A: The main goal of gain staging or getting a good gain structure is to make sure you have a healthy signal at every point where your audio signal is amplified. This means you want it at the right level to get the sound you want.
The other important thing is to maintain some headroom on your master bus output.
Every point of amplification in your signal chain is called a gain stage. Adjusting the level on all these gain stages so that they produce the level and sonic results you want on the master bus is what gain staging is all about.
Here's a simple gain staging how to process:
When you record:
- Adjust the pre-amp gain so that your peak levels going into the DAW is between -18dBFS and -10dBFS. The more dynamic the source that you're recording the more you want to err on the safe side and lower your gain or use a compressor to reduce the dynamic range a bit.

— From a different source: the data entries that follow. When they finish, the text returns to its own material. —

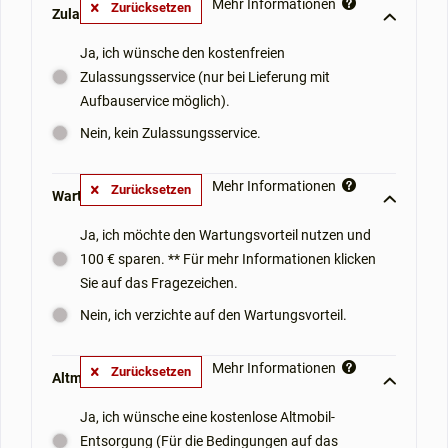
Mehr Informationen
Zurücksetzen
Zulassungsservice: **
Ja, ich wünsche den kostenfreien
Zulassungsservice (nur bei Lieferung mit
Aufbauservice möglich).
Nein, kein Zulassungsservice.
Mehr Informationen
Zurücksetzen
Wartungsvorteil: **
Ja, ich möchte den Wartungsvorteil nutzen und
100 € sparen. ** Für mehr Informationen klicken
Sie auf das Fragezeichen.
Nein, ich verzichte auf den Wartungsvorteil.
Mehr Informationen
Zurücksetzen
Altmobil-Mitnahme: **
Ja, ich wünsche eine kostenlose Altmobil-
Entsorgung (Für die Bedingungen auf das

In other words, if you have a vocalist that sings very soft in some parts and very loud in other parts then you want to make sure that the loudest parts won't get close to peaking near 0dBFS.
Before and while you mix:
- Leave your channel faders at unity.
- Now adjust your pre-gain/trim to get your peak levels healthy on each channel. -10dBFS to -12dBFS will be fine.

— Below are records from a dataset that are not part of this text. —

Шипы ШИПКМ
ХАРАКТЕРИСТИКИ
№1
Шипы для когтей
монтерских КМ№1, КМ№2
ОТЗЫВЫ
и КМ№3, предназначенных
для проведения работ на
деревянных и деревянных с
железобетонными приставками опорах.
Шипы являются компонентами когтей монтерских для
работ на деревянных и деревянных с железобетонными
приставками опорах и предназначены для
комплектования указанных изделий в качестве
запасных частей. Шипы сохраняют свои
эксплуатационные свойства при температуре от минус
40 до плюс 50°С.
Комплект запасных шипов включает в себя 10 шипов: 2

- Adjust your virtual instrument levels in the plugins themselves to get a similar healthy output level.
- Then, as you add insert or send plugins you can adjust the input levels and output levels on each plugin to maintain the same levels. This will differ from plugin to plugin but it's especially important for plugins that change the signal level such as EQs or compressors. If your plugin doesn't have an input or output gain knob or fader you can insert a gain plugin before or after the plugin as needed to match input and output levels.
- Try to adjust everything throughout your mix so that your master bus peaks at around -6dBFS to -10dBFS as this gives the mastering engineer some headroom to work with.
Important: Don't obsess about the numbers. That's a surefire way to waste valuable time while you mix and won't get you better results anyway. Just use your ears. If it sounds good, it is good.